Thorbecke vermocht niet in te zien waarom de rechter toetsing van de grondwettigheid van wetten moest worden onthouden. Volgens Thorbecke zou «de Grondwet (..) ophouden Grondwet te zijn; en de gewone wetgever, die zijn bestaan en zijn regt enkel uit de Grondwet ontleent, boven de Grondwet wezen». Hij gaf ook een veelzeggende waarschuwing af: «voor deze nieuwe spreuk zal, geloof ik, ieder als voor een gesloten deur blijven staan» [Noot 3: J. R. Thorbecke, Bijdrage tot de herziening van de Grondwet, ’s-Gravenhage 1921, p. 60 e.v..].
Ruim anderhalve eeuw later, in 2000, klinkt deze waarschuwing in wat voorzichtiger bewoordingen door in het advies Grondrechten in het digitale tijdperkvan de Commissie Franken. De commissie bepleit daarin de techniekonafhankelijke formulering van de grondrechten [Noot 4: Daarmee wordt bedoeld dat een grondrecht zodanig wordt geformuleerd dat de stand der techniek en de huidige kennis en mogelijkheden zo min mogelijk bepalend zijn voor de interpretatie en de reikwijdte ervan. Dit speelt bij uitstek op het gebied van de zogenaamde informatiegrondrechten, omdat de snelle opkomst van de moderne media, de elektronische communicatie en het digitale tijdperk invloed uitoefenen op de samenleving en dus ook op het recht.]. Dat is noodzakelijk, zo stelt de Commissie, om de grondrechten ook in de informatiesamenleving als baken te laten functioneren voor wetgever, bestuur en rechter. De grondrechten dienen uitgelegd te kunnen worden op een, bij de ontwikkeling van de techniek passende wijze. De Commissie stelt daarbij dat aangezien de rechter tot die uitleg, meer dan andere instituties, geroepen zal zijn, rechterlijke toetsing tot de mogelijkheden moet behoren.

- _Onbewerkte items_

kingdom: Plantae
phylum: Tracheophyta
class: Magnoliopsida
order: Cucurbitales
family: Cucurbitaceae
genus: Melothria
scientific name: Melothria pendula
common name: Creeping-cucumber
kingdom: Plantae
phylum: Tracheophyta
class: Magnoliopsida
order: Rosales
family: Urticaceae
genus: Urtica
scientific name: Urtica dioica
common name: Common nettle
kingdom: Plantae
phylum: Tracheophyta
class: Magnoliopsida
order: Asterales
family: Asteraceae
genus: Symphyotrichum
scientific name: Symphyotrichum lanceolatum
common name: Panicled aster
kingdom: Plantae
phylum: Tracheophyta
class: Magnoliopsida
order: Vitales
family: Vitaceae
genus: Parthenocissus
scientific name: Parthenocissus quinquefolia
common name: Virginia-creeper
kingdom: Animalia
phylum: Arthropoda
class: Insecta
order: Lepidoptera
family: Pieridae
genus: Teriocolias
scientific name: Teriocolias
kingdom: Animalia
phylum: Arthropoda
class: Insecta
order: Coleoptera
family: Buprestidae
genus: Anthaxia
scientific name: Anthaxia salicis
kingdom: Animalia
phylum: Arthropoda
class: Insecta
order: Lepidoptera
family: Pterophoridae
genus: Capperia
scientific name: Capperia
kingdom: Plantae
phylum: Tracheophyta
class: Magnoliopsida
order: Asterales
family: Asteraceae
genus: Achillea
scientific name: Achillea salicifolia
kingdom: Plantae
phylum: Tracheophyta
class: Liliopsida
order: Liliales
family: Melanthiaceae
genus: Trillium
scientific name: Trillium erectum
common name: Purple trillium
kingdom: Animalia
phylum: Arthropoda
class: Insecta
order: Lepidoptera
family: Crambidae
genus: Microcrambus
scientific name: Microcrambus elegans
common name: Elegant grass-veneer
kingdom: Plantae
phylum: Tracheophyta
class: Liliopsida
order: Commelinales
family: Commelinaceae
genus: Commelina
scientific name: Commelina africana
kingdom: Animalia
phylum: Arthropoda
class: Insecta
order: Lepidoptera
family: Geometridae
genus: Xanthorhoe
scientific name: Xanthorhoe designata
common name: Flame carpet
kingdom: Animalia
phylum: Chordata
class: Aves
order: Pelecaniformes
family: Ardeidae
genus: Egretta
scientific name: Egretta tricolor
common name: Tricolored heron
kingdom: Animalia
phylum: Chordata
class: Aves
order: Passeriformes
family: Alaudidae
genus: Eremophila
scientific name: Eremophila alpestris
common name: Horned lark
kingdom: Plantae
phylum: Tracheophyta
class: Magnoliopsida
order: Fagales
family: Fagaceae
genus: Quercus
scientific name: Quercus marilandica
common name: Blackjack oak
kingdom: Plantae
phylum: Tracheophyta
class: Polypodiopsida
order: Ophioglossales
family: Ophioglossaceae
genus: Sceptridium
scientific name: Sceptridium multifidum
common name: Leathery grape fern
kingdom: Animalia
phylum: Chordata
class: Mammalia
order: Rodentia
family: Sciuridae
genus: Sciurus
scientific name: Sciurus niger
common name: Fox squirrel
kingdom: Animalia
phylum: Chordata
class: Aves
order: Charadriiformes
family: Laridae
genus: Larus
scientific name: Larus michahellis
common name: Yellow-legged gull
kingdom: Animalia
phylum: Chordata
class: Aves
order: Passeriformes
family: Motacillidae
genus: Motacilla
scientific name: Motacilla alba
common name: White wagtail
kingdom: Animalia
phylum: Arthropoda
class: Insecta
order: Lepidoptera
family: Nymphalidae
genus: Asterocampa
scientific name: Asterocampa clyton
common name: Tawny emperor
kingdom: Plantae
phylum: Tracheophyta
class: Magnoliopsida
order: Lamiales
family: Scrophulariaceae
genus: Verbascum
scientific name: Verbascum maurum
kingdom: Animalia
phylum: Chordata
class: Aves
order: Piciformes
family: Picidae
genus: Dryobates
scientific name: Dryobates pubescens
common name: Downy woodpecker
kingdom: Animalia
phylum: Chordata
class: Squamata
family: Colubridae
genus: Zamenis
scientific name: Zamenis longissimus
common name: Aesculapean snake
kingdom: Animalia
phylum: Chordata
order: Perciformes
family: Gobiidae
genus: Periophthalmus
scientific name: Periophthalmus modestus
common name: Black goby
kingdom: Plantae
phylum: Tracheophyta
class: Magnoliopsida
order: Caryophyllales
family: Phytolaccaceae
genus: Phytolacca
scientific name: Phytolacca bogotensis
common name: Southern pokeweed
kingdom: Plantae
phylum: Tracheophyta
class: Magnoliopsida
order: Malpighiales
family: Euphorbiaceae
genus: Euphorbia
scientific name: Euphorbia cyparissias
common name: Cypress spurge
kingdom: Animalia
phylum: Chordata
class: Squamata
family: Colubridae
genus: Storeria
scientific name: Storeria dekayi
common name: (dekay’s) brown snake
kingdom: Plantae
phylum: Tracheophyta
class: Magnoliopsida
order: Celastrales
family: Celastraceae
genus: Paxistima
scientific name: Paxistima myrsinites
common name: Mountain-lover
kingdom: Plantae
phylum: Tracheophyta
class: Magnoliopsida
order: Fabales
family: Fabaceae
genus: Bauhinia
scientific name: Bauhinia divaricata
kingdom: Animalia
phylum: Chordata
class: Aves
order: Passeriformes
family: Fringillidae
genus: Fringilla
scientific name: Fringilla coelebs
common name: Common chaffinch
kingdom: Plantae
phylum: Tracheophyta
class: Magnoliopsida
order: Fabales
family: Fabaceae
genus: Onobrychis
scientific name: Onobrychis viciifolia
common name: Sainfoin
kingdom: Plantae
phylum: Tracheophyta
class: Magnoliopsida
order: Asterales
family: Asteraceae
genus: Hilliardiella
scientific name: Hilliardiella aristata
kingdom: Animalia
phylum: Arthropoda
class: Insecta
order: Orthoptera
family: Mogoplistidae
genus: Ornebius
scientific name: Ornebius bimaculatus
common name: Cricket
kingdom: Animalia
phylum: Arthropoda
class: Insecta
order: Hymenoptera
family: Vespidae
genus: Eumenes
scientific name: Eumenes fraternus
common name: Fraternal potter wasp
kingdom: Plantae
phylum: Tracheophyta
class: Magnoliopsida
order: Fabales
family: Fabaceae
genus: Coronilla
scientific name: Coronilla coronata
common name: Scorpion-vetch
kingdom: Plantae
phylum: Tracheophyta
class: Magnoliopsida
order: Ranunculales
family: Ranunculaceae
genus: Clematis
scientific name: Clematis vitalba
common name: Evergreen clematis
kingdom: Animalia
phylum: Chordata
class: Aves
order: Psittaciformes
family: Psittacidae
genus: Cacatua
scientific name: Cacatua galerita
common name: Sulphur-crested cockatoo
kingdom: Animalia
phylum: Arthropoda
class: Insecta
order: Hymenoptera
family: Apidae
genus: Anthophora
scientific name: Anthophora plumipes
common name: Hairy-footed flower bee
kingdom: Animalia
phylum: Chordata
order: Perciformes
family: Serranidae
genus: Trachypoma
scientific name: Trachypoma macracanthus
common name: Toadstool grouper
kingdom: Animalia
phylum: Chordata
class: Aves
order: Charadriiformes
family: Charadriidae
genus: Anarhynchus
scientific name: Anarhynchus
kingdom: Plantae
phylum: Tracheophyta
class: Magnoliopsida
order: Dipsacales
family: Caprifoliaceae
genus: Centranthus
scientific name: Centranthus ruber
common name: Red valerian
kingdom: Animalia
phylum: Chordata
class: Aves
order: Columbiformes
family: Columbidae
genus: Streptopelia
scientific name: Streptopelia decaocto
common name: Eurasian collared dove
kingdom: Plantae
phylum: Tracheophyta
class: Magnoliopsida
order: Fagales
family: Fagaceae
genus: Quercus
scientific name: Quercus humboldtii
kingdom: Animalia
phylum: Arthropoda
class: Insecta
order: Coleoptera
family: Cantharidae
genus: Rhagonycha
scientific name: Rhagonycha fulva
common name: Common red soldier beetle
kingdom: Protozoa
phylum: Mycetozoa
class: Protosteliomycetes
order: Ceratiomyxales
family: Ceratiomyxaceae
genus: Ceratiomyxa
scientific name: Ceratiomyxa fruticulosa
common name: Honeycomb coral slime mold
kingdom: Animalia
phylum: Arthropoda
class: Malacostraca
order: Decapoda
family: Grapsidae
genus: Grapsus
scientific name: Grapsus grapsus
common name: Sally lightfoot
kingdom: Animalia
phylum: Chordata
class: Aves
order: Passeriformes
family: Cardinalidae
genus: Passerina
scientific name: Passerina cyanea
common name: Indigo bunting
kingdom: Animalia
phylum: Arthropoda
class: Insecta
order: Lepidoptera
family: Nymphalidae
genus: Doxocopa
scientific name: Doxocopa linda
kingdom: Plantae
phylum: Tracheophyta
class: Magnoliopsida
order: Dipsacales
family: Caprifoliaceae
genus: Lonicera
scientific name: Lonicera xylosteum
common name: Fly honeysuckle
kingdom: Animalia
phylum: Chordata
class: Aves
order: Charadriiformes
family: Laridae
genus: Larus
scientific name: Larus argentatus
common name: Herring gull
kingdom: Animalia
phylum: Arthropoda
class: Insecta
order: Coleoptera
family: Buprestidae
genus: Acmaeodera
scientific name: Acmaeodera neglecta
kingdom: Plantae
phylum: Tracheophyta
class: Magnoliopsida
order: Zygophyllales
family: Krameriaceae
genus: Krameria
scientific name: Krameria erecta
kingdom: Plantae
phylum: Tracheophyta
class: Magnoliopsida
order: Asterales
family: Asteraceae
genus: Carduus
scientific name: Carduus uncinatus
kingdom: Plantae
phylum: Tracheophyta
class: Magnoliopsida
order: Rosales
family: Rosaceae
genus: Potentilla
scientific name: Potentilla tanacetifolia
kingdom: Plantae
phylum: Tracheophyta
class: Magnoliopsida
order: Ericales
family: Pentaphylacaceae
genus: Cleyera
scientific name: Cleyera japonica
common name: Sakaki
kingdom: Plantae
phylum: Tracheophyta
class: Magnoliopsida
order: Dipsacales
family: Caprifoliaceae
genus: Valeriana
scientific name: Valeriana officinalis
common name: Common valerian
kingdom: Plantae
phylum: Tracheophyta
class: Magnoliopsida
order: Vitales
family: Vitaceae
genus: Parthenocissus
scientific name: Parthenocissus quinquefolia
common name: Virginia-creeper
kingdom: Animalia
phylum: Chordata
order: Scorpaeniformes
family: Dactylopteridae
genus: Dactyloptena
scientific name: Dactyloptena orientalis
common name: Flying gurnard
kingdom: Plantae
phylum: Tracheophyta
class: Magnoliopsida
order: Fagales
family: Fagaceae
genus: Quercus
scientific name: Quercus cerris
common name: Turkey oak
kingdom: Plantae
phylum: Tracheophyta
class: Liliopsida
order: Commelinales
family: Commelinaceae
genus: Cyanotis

- _Werkinstructies_
• 1. Beantwoord de volgende vragen over de aangeleverde passage.
(a) Wie zou volgens Thorbecke boven de Grondwet komen te staan?
(b) In welk jaar verscheen het advies van de Commissie Franken?
(c) Voor welke drie instanties moeten de grondrechten volgens de Commissie als baken functioneren?
• 2. Schrijf uit de aangeleverde passage letterlijk alles over vanaf "Thorbecke vermocht niet" tot en met "p. 60 e.v..].".

- _Verwachte antwoorden_
• 1.
(a) De gewone wetgever.
(b) In 2000.
(c) Voor wetgever, bestuur en rechter.

• 2.
Thorbecke vermocht niet in te zien waarom de rechter toetsing van de grondwettigheid van wetten moest worden onthouden. Volgens Thorbecke zou «de Grondwet (..) ophouden Grondwet te zijn; en de gewone wetgever, die zijn bestaan en zijn regt enkel uit de Grondwet ontleent, boven de Grondwet wezen». Hij gaf ook een veelzeggende waarschuwing af: «voor deze nieuwe spreuk zal, geloof ik, ieder als voor een gesloten deur blijven staan» [Noot 3: J. R. Thorbecke, Bijdrage tot de herziening van de Grondwet, ’s-Gravenhage 1921, p. 60 e.v..].